*** Input ***
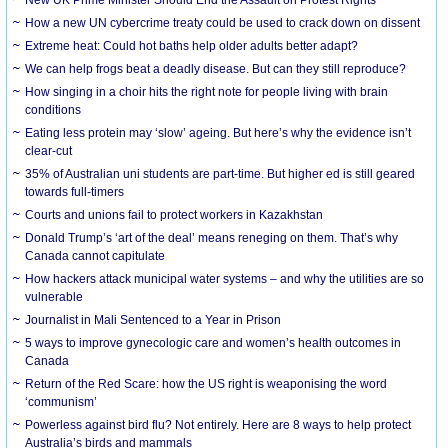
How a new UN cybercrime treaty could be used to crack down on dissent
Extreme heat: Could hot baths help older adults better adapt?
We can help frogs beat a deadly disease. But can they still reproduce?
How singing in a choir hits the right note for people living with brain
conditions
Eating less protein may ‘slow’ ageing. But here’s why the evidence isn’t
clear-cut
35% of Australian uni students are part-time. But higher ed is still geared
towards full-timers
Courts and unions fail to protect workers in Kazakhstan
Donald Trump’s ‘art of the deal’ means reneging on them. That’s why
Canada cannot capitulate
How hackers attack municipal water systems – and why the utilities are so
vulnerable
Journalist in Mali Sentenced to a Year in Prison
5 ways to improve gynecologic care and women’s health outcomes in
Canada
Return of the Red Scare: how the US right is weaponising the word
‘communism’
Powerless against bird flu? Not entirely. Here are 8 ways to help protect
Australia’s birds and mammals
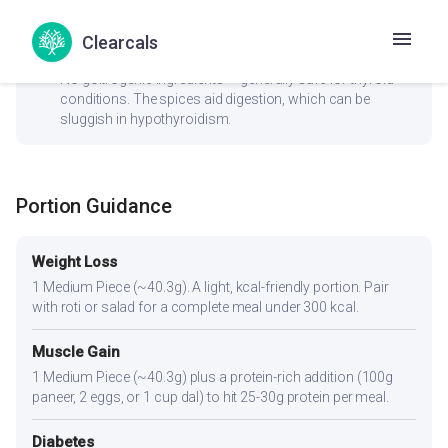
whole grains or millets.
Clearcals
check_circle
Thyroid
No goitrogenic ingredients — generally safe for thyroid
conditions. The spices aid digestion, which can be
sluggish in hypothyroidism.
Portion Guidance
Weight Loss
1 Medium Piece (~40.3g). A light, kcal-friendly portion. Pair
with roti or salad for a complete meal under 300 kcal.
Muscle Gain
1 Medium Piece (~40.3g) plus a protein-rich addition (100g
paneer, 2 eggs, or 1 cup dal) to hit 25-30g protein per meal.
Diabetes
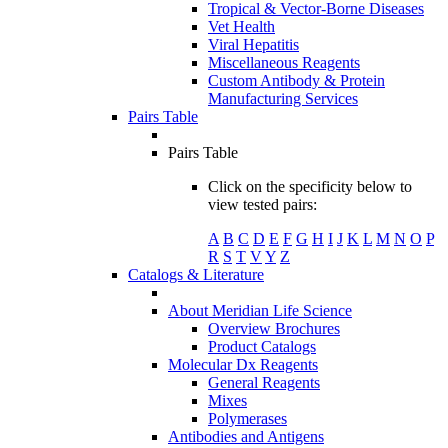
Tropical & Vector-Borne Diseases
Vet Health
Viral Hepatitis
Miscellaneous Reagents
Custom Antibody & Protein
Manufacturing Services
Pairs Table
Pairs Table
Click on the specificity below to
view tested pairs:
A
B
C
D
E
F
G
H
I
J
K
L
M
N
O
P
R
S
T
V
Y
Z
Catalogs & Literature
About Meridian Life Science
Overview Brochures
Product Catalogs
Molecular Dx Reagents
General Reagents
Mixes
Polymerases
Antibodies and Antigens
*** End of Input ***
How to complete this task
Please write out the entire listing above exactly, but leave the pictures out.

Exercise output
How a new UN cybercrime treaty could be used to crack down on dissent
Extreme heat: Could hot baths help older adults better adapt?
We can help frogs beat a deadly disease. But can they still reproduce?
How singing in a choir hits the right note for people living with brain
conditions
Eating less protein may ‘slow’ ageing. But here’s why the evidence isn’t
clear-cut
35% of Australian uni students are part-time. But higher ed is still geared
towards full-timers
Courts and unions fail to protect workers in Kazakhstan
Donald Trump’s ‘art of the deal’ means reneging on them. That’s why
Canada cannot capitulate
How hackers attack municipal water systems – and why the utilities are so
vulnerable
Journalist in Mali Sentenced to a Year in Prison
5 ways to improve gynecologic care and women’s health outcomes in
Canada
Return of the Red Scare: how the US right is weaponising the word
‘communism’
Powerless against bird flu? Not entirely. Here are 8 ways to help protect
Australia’s birds and mammals
whole grains or millets.
Clearcals
check_circle
Thyroid
No goitrogenic ingredients — generally safe for thyroid
conditions. The spices aid digestion, which can be
sluggish in hypothyroidism.
Portion Guidance
Weight Loss
1 Medium Piece (~40.3g). A light, kcal-friendly portion. Pair
with roti or salad for a complete meal under 300 kcal.
Muscle Gain
1 Medium Piece (~40.3g) plus a protein-rich addition (100g
paneer, 2 eggs, or 1 cup dal) to hit 25-30g protein per meal.
Diabetes
Tropical & Vector-Borne Diseases
Vet Health
Viral Hepatitis
Miscellaneous Reagents
Custom Antibody & Protein
Manufacturing Services
Pairs Table
Pairs Table
Click on the specificity below to
view tested pairs:
A
B
C
D
E
F
G
H
I
J
K
L
M
N
O
P
R
S
T
V
Y
Z
Catalogs & Literature
About Meridian Life Science
Overview Brochures
Product Catalogs
Molecular Dx Reagents
General Reagents
Mixes
Polymerases
Antibodies and Antigens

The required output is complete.